Egor Kotov, Eugeni Vidal-Tortosa, Oliva G. Cantú-Ros, Javier Burrieza-Galán, Ricardo Herranz, Tania Gullón Muñoz-Repiso, and Robin Lovelace (2026). Spanishoddata: A package for accessing and working with Spanish Open Mobility Big Data. Environment and Planning B: Urban Analytics and City Science. https://doi.org/10.1177/23998083251415040

BibTeX

@article{kotov_spanishoddata_2026,
    title = {spanishoddata: {A} package for accessing and working with {Spanish} {Open} {Mobility} {Big} {Data}},
    issn = {2399-8083},
    shorttitle = {spanishoddata},
    url = {https://doi.org/10.1177/23998083251415040},
    doi = {10.1177/23998083251415040},
    abstract = {We present spanishoddata, an R package that enables fast and efficient access to Spain’s open, high-resolution origin-destination human mobility datasets, derived from anonymised mobile-phone records and released by the Ministry of Transport and Sustainable Mobility. The package directly addresses challenges of data accessibility, reproducibility, and efficient processing identified in prior studies. spanishoddata automates retrieval from the official source, performs file and schema validation, and converts the data to efficient, analysis-ready formats (DuckDB and Parquet) that enable multi-month and multi-year analysis on consumer-grade hardware. The interface handles complexities associated with these datasets, enabling a wide range of people – from data science beginners to experienced practitioners with domain expertise – to start using the data with just a few lines of code. We demonstrate the utility of the package with example applications in urban transport planning, such as assessing cycling potential or understanding mobility patterns by activity type.
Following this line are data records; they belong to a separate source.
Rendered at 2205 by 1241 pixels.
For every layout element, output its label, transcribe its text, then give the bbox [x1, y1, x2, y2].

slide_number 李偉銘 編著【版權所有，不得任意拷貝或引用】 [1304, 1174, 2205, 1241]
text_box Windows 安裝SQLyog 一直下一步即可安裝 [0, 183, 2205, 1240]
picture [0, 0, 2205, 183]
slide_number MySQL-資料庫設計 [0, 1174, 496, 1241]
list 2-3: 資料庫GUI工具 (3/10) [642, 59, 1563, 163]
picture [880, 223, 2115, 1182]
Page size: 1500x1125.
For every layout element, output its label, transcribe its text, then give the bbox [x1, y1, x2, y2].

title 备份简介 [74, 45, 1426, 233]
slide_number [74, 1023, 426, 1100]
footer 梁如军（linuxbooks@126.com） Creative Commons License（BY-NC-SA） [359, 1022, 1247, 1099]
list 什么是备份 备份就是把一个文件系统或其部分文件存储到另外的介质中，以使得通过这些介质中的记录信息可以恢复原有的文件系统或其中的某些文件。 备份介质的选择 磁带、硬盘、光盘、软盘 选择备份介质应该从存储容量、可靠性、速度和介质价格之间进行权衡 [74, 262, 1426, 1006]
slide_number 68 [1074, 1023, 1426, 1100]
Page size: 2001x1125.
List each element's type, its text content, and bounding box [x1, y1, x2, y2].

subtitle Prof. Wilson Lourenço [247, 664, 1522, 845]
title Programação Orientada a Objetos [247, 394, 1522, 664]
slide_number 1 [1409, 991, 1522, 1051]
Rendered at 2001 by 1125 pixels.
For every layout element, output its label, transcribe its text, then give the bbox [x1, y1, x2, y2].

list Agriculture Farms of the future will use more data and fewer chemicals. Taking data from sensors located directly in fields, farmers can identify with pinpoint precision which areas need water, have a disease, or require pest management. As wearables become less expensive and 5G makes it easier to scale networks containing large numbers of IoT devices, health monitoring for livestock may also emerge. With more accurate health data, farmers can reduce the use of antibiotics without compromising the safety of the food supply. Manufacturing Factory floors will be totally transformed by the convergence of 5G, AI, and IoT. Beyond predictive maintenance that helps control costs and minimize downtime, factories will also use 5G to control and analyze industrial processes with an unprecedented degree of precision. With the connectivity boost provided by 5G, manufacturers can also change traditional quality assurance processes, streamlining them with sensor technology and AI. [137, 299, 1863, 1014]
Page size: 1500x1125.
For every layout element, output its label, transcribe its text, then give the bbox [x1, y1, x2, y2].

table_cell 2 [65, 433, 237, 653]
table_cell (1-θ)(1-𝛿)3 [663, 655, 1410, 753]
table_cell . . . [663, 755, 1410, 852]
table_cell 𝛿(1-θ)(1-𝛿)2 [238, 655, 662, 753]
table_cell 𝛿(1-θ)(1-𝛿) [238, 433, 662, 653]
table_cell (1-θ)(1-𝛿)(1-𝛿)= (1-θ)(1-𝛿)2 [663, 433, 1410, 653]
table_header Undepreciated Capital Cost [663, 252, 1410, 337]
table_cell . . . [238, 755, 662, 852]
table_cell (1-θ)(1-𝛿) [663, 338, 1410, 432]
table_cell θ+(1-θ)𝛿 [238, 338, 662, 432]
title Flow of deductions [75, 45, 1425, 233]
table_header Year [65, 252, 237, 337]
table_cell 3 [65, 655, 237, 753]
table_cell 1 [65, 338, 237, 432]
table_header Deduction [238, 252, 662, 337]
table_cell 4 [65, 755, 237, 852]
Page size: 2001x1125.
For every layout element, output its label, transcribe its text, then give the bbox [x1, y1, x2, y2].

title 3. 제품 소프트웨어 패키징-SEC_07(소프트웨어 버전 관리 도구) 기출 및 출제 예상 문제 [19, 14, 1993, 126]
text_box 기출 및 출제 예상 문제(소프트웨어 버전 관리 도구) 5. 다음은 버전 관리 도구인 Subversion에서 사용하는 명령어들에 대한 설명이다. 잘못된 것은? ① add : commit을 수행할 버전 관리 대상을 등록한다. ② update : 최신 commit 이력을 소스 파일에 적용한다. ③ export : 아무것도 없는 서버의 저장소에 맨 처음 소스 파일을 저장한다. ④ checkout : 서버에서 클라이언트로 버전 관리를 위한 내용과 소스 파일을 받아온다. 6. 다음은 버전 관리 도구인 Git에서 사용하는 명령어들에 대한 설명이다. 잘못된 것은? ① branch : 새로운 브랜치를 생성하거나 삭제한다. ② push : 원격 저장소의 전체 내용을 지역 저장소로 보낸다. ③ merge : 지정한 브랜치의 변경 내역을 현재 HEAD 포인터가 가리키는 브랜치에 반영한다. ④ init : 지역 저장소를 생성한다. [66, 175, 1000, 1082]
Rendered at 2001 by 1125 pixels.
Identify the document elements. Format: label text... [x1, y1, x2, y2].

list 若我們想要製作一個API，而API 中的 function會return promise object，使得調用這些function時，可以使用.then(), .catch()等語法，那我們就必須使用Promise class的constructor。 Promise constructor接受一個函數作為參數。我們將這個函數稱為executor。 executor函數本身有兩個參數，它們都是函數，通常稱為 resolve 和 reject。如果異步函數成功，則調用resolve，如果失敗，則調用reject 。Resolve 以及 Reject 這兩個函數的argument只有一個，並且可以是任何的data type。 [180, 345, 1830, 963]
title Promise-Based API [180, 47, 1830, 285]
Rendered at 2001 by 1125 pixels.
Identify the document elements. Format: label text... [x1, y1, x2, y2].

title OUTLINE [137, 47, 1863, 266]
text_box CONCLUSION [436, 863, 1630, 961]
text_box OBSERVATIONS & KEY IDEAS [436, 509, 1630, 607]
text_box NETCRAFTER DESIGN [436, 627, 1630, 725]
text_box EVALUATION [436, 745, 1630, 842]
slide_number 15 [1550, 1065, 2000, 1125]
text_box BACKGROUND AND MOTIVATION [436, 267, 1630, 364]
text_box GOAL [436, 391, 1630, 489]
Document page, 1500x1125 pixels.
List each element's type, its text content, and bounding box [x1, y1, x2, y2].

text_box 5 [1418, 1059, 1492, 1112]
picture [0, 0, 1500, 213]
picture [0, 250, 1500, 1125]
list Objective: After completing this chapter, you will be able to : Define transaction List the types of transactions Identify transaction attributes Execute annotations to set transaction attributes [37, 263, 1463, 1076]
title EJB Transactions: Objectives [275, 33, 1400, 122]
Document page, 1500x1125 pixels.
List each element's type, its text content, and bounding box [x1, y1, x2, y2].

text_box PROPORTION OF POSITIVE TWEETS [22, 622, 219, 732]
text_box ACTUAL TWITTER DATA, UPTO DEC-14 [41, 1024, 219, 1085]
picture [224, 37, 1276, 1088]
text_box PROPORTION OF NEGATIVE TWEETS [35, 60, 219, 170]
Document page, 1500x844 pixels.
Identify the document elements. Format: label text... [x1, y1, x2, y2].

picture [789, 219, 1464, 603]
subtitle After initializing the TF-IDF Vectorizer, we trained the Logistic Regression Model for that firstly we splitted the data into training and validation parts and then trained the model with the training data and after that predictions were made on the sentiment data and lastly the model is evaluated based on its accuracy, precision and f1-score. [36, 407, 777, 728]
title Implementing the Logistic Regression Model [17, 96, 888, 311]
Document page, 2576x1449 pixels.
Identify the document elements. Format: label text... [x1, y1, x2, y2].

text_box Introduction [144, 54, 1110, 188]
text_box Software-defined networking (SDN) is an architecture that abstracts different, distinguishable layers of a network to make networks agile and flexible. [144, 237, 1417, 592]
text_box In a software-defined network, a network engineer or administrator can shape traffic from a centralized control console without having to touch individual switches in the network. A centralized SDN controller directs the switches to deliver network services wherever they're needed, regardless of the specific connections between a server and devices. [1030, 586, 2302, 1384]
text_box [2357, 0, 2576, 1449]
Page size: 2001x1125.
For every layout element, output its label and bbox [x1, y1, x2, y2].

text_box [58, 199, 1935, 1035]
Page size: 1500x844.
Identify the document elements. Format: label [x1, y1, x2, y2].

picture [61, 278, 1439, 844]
By simplifying data access and promoting reproducible workflows, spanishoddata lowers the barrier to entry for researchers, policymakers, transport planners or anyone seeking to leverage mobility datasets.},
    language = {EN},
    urldate = {2026-03-06},
    journal = {Environment and Planning B: Urban Analytics and City Science},
    publisher = {SAGE Publications Ltd STM},
    author = {Kotov, Egor and Vidal-Tortosa, Eugeni and Cantú-Ros, Oliva G. and Burrieza-Galán, Javier and Herranz, Ricardo and Gullón Muñoz-Repiso, Tania and Lovelace, Robin},
    month = jan,
    year = {2026},
    pages = {23998083251415040},
}

Notes

Impact Statement

This output, co-authored by an international team including staff from the Spanish Department for Transport (Ministerio de Transportes y Movilidad), and the CEO of the disruptive international mobility data science startup Nomon, is setting the international agenda for open science in transport planning. It outlines the vast potential for innovation and more evidence-based decision making made possible by nation states going beyond open data by making datasets not only open access but also analysis-ready. It does this with reference to a case study of spanishoddata, the first R package to provide high-resolution, analysis-ready access to national-scale mobile phone origin-destination data. The rigour lies in its technical architecture, using new tools such as DuckDB and Parquet formats to enable the processing of large (200GB+) datasets on consumer-grade hardware for a 5-8x performance increase over traditional methods. Its significance is evidenced by its immediate uptake (2200+ downloads), lowering the barrier for researchers to conduct multi-year mobility studies. It solves the “reproducibility crisis” in MND (Mobile Network Data) research by automating ETL (Extract, Transform, Load) processes and enforcing standardized citation.

Unit of Assessment: UoA 9 (Architecture, Built Environment and Planning).
Alternative UoA: UoA 11 (Computer Science and Informatics).
PGR student co-author: True (Egor Kotov).
Potential for Double Weighting: No.
Author rating: Likely 3* for technical innovation and reproducibility.